**Yönergeler**
1 > "Fırsat avcıları" yazısına göre aşağıdaki soruları yanıtlayınız:
(a) Yazının eklenme tarihi nedir?
(b) Yazı hangi sitede yer almaktadır?
(c) Yazar, "1400 sene öncesinin Firavun'u" olarak kimi anmaktadır?
2 > "Fırsat avcıları" yazısını, son cümlesinden sonra gelecek biçimde sürdürünüz.

**Verilen Metin**
/---

Sayfayı Yazdır | Pencereyi Kapat | Resimleri Göster


Fırsat avcıları


Açıklama:
Kategori: Köşe Yazarları
Eklenme Tarihi: 13 Aralık 2014
Geçerli Tarih: 27 Nisan 2024, 18:32
Site: Görele Sol Platformu
URL: http://www.gorelesol.com/yazar.asp?yaziID=19908


FIRSAT AVCILARI

 

Hayatın her alanında, her köşesinde kısaca her yerinde, ayağına gelen, getirilen, eline geçmiş olan her fırsatı "Ganimet" bilenler, hatta fırsat bu fırsat diyerek nerdeyse her şeyi ele geçirmeye, bunun için de yıkmaya, bozmaya, tahrip etmeye çalışanların dün olduğu gibi bugün de olduğu bilinmekte ve de görülmektedir. Ancak, düne nazaran yapılanlar, bugün daha acımasız, daha zalimce, daha bir baskıcı yöntemlerle yapılmakta olduğunu da bilmem söylemeye gerek kalır mı? Fakat, 1400 sene öncesinin "Firavun'u Ebu Cehil ve ondan güç kuvvet alan avanesinin yaptıkları kötülükleri ve zalimlikleri sizlerinde bildiğini zannetsem de yine de anlatmaya gerek olduğu kanısındayım. Onlarda ellerine geçen her fırsatı değerlendirmekte, kullanmakta ve yaptıkları herşeyi meşru görmekte, herşeyi doğru ve düzgün görmekteydiler. Hedefine ulaşmak için de her şeyi yapmaktan çekinmez, engel olmaya çalışanlara da her türlü kötülüğü yapmaktan geri durmazlardı. Bunun için de her yer de ve zeminde yalan söyleyerek, kendi kafasına göre bazı olayları çarpıtarak, hatta karşısında olanlara iftira atmaktan dahi çekinmeyen bir tavır içerisine de girmişlerdi. Ebu Cehil,eline aldığı ya da eline geçirdiği gücün de etkisiyle karşısında olanlara zulüm yapmayı, onlara her çeşit baskıyı kurmayı,  onları karalamayı, çamur atmayı kendinde bir hak olarak görmekteydi. Bütün bunları yaparken de, milletin karşısında kendisinin iyilikten yana, yardım sever, haram yemeyen, çalmayan, milletin malına el uzatmayan birisi olduğu izlenimini vermeyi de ihmal etmiyordu.

\---

**Kayıtlardan Alıntılar**
/---

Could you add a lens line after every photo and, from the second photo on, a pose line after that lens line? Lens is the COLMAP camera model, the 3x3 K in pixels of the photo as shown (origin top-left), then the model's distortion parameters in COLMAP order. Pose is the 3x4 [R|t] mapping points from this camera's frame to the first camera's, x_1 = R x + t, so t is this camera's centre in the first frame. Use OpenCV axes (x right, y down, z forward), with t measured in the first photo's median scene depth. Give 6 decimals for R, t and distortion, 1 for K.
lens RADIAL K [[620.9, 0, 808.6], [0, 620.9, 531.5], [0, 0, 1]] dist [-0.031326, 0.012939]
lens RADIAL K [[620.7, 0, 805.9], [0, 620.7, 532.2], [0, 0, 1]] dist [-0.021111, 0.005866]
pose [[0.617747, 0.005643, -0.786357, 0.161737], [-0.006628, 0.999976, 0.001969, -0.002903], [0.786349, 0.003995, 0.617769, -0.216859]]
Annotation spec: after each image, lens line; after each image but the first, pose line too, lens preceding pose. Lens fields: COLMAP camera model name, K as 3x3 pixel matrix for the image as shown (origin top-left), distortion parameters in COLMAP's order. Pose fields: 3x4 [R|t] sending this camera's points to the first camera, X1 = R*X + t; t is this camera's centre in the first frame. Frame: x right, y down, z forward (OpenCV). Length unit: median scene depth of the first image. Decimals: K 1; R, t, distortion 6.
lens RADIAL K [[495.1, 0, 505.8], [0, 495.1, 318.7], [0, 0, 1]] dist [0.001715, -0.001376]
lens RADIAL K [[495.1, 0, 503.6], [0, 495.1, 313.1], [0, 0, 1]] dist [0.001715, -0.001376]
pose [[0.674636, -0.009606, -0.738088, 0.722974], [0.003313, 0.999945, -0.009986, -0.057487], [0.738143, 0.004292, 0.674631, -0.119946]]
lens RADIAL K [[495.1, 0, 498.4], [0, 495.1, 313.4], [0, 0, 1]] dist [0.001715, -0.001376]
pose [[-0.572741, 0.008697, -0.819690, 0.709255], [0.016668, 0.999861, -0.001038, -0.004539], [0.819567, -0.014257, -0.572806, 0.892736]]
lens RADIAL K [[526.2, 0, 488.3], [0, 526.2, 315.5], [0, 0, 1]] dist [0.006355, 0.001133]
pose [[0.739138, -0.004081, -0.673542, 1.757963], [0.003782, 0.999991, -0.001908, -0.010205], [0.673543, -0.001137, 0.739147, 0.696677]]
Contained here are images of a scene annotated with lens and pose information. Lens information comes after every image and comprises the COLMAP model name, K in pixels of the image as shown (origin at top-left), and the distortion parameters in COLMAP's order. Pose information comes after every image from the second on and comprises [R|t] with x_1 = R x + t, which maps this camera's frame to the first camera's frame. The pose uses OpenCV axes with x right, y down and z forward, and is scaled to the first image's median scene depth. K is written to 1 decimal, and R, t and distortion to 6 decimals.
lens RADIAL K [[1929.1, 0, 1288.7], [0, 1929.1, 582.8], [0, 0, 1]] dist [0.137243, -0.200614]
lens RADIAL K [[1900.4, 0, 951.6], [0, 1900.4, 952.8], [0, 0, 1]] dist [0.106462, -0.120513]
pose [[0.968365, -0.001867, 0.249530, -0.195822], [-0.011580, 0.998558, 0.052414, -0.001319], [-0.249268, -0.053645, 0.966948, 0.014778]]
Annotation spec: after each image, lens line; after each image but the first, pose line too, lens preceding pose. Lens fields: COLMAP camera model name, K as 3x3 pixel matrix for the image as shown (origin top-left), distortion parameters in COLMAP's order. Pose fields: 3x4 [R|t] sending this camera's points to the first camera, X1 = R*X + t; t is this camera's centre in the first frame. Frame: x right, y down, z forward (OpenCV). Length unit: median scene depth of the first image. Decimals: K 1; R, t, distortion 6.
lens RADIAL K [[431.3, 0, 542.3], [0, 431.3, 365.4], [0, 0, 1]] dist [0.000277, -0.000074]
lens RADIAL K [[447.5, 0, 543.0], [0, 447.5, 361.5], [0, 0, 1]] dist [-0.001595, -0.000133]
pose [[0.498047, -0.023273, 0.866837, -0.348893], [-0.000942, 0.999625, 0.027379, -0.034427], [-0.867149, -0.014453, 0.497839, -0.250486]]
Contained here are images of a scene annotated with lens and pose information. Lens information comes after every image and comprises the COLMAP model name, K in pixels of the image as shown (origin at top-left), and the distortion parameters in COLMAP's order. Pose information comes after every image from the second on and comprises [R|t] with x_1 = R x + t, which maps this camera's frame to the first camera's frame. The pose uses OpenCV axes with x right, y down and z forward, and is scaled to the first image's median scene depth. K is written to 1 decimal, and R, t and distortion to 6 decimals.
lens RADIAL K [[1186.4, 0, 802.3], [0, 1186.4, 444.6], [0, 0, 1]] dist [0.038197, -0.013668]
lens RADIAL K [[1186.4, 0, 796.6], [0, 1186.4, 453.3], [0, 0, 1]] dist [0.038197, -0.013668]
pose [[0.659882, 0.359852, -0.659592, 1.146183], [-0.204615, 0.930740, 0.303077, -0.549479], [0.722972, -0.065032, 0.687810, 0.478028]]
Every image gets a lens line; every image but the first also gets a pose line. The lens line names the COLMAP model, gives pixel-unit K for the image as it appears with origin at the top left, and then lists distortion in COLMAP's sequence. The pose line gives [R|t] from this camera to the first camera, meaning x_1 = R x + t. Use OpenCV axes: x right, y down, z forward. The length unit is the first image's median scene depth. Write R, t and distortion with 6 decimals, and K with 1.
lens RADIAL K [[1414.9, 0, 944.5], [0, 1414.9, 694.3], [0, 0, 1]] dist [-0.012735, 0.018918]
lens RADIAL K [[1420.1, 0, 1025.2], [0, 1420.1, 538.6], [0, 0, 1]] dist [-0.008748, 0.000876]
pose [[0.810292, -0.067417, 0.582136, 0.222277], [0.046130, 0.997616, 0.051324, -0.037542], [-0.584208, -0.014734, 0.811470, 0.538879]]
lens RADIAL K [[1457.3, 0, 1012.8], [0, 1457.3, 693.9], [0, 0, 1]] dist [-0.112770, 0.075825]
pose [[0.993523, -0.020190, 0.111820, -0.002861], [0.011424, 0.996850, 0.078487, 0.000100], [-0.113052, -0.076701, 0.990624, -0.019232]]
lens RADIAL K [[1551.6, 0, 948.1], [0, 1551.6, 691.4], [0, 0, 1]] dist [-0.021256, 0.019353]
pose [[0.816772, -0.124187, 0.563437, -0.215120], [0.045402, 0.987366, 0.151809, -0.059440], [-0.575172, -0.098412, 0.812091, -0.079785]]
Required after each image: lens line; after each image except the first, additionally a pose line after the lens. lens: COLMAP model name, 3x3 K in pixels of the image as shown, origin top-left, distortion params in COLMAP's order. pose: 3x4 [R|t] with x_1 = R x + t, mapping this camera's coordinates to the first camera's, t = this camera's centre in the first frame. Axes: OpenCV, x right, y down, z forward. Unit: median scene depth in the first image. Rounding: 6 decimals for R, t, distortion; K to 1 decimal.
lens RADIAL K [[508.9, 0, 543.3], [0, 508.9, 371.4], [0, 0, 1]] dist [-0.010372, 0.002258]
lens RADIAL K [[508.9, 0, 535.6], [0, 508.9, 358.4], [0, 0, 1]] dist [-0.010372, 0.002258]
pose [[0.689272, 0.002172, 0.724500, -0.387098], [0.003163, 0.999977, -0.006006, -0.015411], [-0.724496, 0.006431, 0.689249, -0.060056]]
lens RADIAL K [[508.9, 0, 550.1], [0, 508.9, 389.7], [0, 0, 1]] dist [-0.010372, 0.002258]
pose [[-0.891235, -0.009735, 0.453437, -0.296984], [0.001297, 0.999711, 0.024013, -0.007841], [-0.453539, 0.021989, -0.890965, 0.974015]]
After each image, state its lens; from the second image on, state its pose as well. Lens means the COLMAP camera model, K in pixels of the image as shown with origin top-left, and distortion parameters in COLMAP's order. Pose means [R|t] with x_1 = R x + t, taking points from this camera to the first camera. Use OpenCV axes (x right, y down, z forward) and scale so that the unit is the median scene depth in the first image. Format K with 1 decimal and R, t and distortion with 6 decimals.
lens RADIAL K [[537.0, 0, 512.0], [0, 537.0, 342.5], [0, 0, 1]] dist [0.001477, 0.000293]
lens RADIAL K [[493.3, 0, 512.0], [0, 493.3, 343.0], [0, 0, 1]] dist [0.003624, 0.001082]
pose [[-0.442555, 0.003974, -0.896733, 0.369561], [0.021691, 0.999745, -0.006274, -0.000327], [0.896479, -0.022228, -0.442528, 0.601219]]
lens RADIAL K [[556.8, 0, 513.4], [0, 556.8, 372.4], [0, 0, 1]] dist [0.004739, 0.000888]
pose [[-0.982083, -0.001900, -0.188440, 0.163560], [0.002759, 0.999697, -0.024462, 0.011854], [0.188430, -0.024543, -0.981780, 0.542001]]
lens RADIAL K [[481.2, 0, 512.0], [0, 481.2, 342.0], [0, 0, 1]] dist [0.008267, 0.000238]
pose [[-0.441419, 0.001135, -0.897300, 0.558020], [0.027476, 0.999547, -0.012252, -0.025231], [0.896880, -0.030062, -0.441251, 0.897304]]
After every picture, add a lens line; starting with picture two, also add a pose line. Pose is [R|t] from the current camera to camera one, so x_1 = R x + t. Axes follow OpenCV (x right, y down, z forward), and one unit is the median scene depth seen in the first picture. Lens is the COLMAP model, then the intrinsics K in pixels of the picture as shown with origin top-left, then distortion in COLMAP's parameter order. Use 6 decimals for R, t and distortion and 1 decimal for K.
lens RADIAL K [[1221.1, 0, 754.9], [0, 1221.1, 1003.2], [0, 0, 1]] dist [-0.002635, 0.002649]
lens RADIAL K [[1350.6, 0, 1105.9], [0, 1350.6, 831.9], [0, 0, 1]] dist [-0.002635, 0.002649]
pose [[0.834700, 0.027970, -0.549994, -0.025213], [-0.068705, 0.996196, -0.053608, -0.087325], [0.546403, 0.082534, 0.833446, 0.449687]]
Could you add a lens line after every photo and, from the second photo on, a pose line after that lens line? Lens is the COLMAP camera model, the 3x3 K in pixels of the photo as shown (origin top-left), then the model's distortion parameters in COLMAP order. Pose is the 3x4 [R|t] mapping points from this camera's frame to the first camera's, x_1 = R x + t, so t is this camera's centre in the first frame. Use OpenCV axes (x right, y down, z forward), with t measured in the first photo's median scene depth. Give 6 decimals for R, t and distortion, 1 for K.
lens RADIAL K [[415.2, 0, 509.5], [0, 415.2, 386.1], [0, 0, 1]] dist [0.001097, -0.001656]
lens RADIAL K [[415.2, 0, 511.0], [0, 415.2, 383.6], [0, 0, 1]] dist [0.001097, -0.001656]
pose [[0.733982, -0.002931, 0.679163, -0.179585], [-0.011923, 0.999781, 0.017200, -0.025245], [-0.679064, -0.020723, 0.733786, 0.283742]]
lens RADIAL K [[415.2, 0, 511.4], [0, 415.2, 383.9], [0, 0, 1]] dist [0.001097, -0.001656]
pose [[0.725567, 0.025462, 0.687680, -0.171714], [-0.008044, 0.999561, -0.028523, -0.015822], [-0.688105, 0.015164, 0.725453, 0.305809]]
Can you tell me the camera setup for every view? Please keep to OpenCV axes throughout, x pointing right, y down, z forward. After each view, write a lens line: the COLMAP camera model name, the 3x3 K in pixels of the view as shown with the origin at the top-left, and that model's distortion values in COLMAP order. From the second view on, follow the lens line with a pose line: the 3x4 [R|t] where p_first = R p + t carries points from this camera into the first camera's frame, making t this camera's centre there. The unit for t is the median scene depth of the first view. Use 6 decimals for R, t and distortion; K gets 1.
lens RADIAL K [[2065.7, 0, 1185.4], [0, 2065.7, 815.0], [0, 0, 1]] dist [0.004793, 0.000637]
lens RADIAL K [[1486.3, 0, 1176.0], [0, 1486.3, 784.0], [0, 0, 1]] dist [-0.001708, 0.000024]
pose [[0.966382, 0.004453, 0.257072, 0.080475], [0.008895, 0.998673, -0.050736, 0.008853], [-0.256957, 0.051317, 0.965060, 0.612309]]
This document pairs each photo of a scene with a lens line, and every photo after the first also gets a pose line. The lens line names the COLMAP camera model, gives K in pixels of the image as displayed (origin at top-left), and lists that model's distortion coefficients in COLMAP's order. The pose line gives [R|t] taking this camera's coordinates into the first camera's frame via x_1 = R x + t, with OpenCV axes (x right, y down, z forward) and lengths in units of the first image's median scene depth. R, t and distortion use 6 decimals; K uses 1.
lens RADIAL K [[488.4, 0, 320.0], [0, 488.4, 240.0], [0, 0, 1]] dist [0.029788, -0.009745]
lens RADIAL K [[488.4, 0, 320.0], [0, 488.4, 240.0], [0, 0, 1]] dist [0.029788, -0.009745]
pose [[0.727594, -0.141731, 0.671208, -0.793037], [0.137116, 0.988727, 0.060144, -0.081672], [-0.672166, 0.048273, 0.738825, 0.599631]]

\---

**Beklenen Yanıtlar**
1 >
(a) 13 Aralık 2014
(b) Görele Sol Platformu
(c) Ebu Cehil

2 >
Bazı insanlarda, tükenmek bilmeyen bir hırs, ardı arkası gelmeyen nefret köpürüp dururken, milletin huzuru,  rahatı, hatta kendini güvende ve emniyette hissetmesi mümkün olur mu? "Çıban başı" olarak aktif rol alanların oynadıkları oyunlarla baş edecek gücü ve kuvveti kendilerinde bulabilirler mi? Son zamanlar da yurdun her yerinde, her köşesinde uygulanan ve her türlü yıkım mühendisliğine imza atanlar, "fırsattan istifa" diyerek kendilerine ve yandaşlarına çıkar sağlamak için, adeta "Fırsat Avcıları" gibi ormanları yakmıyorlar mı, ağaçları kesip yok etmiyorlar mı...? Peki bütün bunlar yapılırken yeşil örtüye karşı kindarlık ve zalimlik içinde olduklarını da mı bilmiyorlar? Ağaçlara sahip çıkanlara, parkların ve yeşil örtünün yok olmaması için direnç gösterenlere yapılan haksız ve zalimane davranışların, öfke ile saldırmanın, kindarca bir tutum sergilemenin gerçek sebebini bilenler ya da anlayanlar var mıdır? Ağaçlara karşı, yeşil örtüye karşı, acımasızca saldıranların "Yol yapmayalım mı, fabrika kurmayalım mı...?" gibi mazeretlerin arkasına sığınmaları size de normal geliyor mu?  


Her defasında kendi gibi düşünmeyenleri, kendi gibi giyinmeyenleri, kendi gibi olmayanları suçlamaktan, aşağılamaktan, hor görmekten ar ve haya etmeyenlerin ağaçlara karşı, yeşile karşı, haksızlığa maruz bırakılanlara hoş görülü olabileceği düşünülmese de, akıl sahiplerinin bu konularda fikir beyan etmeleri, yapılan her yanlışın kimden gelirse gelsin yanlış olduğunu söylemesi gerekmez mi ki?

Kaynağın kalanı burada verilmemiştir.